Here’s what a pancake might look like:
Metrics fillings: Total sum of requests
Grouping layer: Top 10 services by requests
Metric fillings: Sum of requests and errors for each top 10 service
Grouping layer: By day
Metric fillings: Sum of requests and errors per service per day
Each query is against some table and has additional top filters e.g. env = production.
This all happens in one query using window functions and ranking functions:
As long as groupings are stacked, we can translate all metric functions and groupings into one SQL. QUALIFY is like HAVING or WHERE but for window function.
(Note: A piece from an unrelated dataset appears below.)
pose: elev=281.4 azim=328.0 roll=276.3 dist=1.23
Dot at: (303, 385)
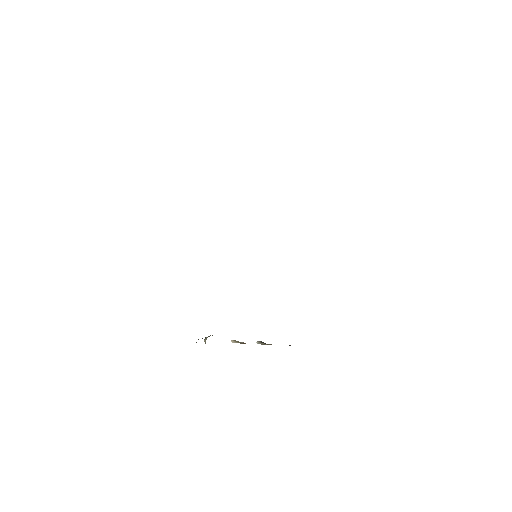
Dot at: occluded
If it’s not available, another CTE can solve this.
All Query DSLs in our data set could be translated into a single pancake. Those that did not fit could still be translated into a few pancakes, reducing the overall number of SQL.
Stacking groupings allows us to consolidate all metric functions and groupings into one SQL. In our dataset, all Query DSLs can be combined into one. Though in some synthetical Query DSLs that don’t fit into a single pancake can usually be squeezed into handfuls, drastically reducing the number of SQL queries
The upside of pancakes
The Pancake SQL Pattern gave us these benefits:
Single Raw Data Query: We once do the most expensive operation (initial full scan).
Consolidation: Many aggregations fit into one pancake.
Efficiency: ClickHouse’s performance became predictable and close to the theoretical maximum throughput.
Simplicity: We used standard SQL, avoiding complex, DB-specific tricks.
Some potential downsides, like data duplication in result sets, didn’t significantly affect performance.
Alternatives we considered (and discarded)
We tried grouping the same queries other than select statements, but it wasn’t enough.
Other ways of grouping queries have also proven less universal at the expense of more complex code.
We tried using temporary memory tables. They worked performance-wise but were much more problematic to manage reliably and had more limitations in this use case.
Materialized views are great for universally speeding up specialized queries, but it is easy to ask queries that can no longer be leveraged, and we are back to baseline performance. We want baseline performance to be outstanding, too.
Wrapping Up: Why Pancakes Matter
As a database gateway, Quesma offers unique ways to optimize performance and make data more accessible. The Pancake SQL Pattern and other optimizations improved performance 50 times.
These seamless improvements are critical for DevOps and security engineers. When troubleshooting in production, every second counts. For many customers, an hour of downtime means over $100k in lost revenue. Tools that perform under pressure aren’t just nice to have—they’re essential.
At Quesma, we’re committed to ensuring that your database won't disappoint when you need your tools the most.
Footnotes:
[0] - Actual requests were anonymized. We translated them to industry-wide equivalents to preserve the design partner's anonymity and make this article easier for the general public to read.
[1] - We used ClickHouse SQL dialect, where window SQL runs after regular selects. Some SQL dialects look different.